Smartest Insight | Issue 94

Our weekly company round-up covers the key market and industry news in one place, so you don’t have to look any further to stay ahead.

September 23, 2022


Market Update:

The EIA reported an injection of 103 Bcf for the week ending 9/16/2022. This was the largest injection of 2022. The result exceeded consensus forecasts for an injection of 92 Bcf. The prompt contract was off $0.30 on the day and continued the down trend that start a week ago which started off of the news that the potential rail strike had been avoided easing concerns of coal shortages and increased coal to gas switching. That’s the story in the front part of the curve, the back part of the curve has also been under pressure off the news that Tellurian has scrapped fundraising plans for their Driftwood LNG project in Louisiana. Market participants are likely forecasting less LNG demand in Cal26 and beyond due to reduced probability of the Driftwood project which has a proposed nameplate capacity of 3.6 Bcf/day of export capability.

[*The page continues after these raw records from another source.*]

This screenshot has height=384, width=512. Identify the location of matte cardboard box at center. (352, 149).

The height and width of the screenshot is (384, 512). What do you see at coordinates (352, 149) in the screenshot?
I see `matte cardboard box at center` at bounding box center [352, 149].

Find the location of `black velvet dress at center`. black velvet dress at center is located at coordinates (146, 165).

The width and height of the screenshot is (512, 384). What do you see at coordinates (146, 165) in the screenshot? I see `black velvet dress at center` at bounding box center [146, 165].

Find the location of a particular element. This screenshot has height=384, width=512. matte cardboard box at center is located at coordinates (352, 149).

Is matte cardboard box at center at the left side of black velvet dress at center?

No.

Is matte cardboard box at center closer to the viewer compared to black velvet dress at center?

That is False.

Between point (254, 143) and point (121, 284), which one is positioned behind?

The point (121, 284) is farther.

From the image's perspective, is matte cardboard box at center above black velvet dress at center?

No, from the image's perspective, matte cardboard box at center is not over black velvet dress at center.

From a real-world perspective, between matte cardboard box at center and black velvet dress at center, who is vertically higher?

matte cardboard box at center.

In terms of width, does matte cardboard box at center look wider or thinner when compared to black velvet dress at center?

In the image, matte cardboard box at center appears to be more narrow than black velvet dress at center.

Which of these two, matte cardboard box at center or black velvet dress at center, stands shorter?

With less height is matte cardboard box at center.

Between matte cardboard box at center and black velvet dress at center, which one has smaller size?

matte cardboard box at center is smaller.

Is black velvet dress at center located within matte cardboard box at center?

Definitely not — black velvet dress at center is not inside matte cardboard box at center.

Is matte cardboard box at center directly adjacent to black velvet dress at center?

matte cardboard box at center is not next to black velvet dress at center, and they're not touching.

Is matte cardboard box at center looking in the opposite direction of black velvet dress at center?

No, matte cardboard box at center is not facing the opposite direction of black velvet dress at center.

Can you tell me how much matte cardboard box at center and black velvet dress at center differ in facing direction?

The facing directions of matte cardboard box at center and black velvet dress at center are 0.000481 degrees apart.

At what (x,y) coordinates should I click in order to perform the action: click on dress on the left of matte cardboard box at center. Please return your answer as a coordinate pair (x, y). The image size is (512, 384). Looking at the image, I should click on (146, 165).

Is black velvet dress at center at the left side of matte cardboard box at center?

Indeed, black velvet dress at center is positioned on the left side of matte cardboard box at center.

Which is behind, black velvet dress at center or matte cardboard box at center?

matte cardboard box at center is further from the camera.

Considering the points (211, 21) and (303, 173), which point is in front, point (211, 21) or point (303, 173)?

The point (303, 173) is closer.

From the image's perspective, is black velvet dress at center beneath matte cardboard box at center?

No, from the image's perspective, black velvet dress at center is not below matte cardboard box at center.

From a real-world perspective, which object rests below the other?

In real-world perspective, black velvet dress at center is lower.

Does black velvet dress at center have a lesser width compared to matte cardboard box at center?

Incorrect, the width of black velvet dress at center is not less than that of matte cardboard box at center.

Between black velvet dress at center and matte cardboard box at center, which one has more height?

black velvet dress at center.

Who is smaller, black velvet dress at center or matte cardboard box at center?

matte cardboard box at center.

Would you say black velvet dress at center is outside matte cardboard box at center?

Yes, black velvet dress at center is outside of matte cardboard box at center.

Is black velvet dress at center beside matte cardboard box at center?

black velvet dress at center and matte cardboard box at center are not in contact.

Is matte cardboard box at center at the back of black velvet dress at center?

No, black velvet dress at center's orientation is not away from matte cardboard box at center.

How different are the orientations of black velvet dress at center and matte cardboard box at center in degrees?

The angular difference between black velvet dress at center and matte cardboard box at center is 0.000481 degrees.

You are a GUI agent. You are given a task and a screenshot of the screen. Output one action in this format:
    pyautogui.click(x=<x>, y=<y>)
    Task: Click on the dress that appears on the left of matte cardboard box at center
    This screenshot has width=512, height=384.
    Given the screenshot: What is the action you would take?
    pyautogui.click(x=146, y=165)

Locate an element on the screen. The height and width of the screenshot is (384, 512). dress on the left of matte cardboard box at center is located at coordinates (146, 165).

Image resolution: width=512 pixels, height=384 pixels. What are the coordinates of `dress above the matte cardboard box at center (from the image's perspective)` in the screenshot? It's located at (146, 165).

PJM stakeholders have been working on proposed rule changes for generators that provide black start service to the ISO. PJM’s tariffs require it to procure black start service from generators that have ability to restart the power grid after a blackout. The revised rules will place new fuel assurance requirements on the generators providing black start service.  These rule changes were prompted by PJM’s concern that it could be prevented from restarting the grid quickly after a black out if resources designated to provide black start service were unavailable due to lack of fuel.   The proposed rule changes will require that each transmission owner zone be required to have at least one fuel-assured black start resource site per zone.  PJM expects that the revisions will be voted on by stakeholders at the Markets and Reliability

Committee in October and the

Members Committee in November. The costs for black start service are charged to retail electricity suppliers, and ultimately passed on to customers.


On September 15, 2022, the New York State Public Service Commission (“NYPSC”) approved construction or operating permits for 600MW of solar and wind projects, totaling a combined 600 MW. Two 120MW wind projects in Steuben County and a 280MW solar project in Genesee county were among those approved. New York State has goals to obtain 70% of its generation from renewable sources by 2030 and zero carbon emissions from the grid by 2040. The approved projects likely have Tier 1 REC contracts from NYSERDA, the costs of which are charged to electricity suppliers, and ultimately passed on to customers. 


On September 15, 2022, the Biden administration announced a target of 15 GW of floating offshore wind capacity by 2035 and create a Floating Offshore Wind “Shot”, an initiative to reduce floating technology costs by more than 70% by 2035 to $45/MWh.By creating this initiative, the administration is looking to de-risk the technology by accelerating breakthroughs in engineering, manufacturing, and other innovation areas. Northeast U.S. states have signed long term contracts for more than 17 GW of offshore wind projects, all of which will be “fixed bottom” rather than floating projects.  that will come on-line over the next several years, beginning in 2023.

Globally, just 0.1 GW of floating offshore wind has been deployed to date, compared with more than 50 GW of fixed-bottom offshore wind capacity.


On September 15, 2022, management and unions representing 50,000 engineers and conductors reached an agreement averting a railroad strike that had threatened to cripple US supply chains and cause chaos in the natural gas and power markets. According to the US Energy Information Administration (“EIA”), coal fired plants produced 22% of all electricity generation during 2021 and most of that coal was delivered to generator sites by rail. Any interruption of coal fired generation caused by a strike would be replaced primarily by natural gas fired generation. In its September short term outlook, EIA reported that natural gas inventories ended August 12% below the five-year average but expected inventories to rebound to only 7% below the five-year average by November 1.  Natural gas markets were volatile after the news but end of day prices were not materially different than opening quotes.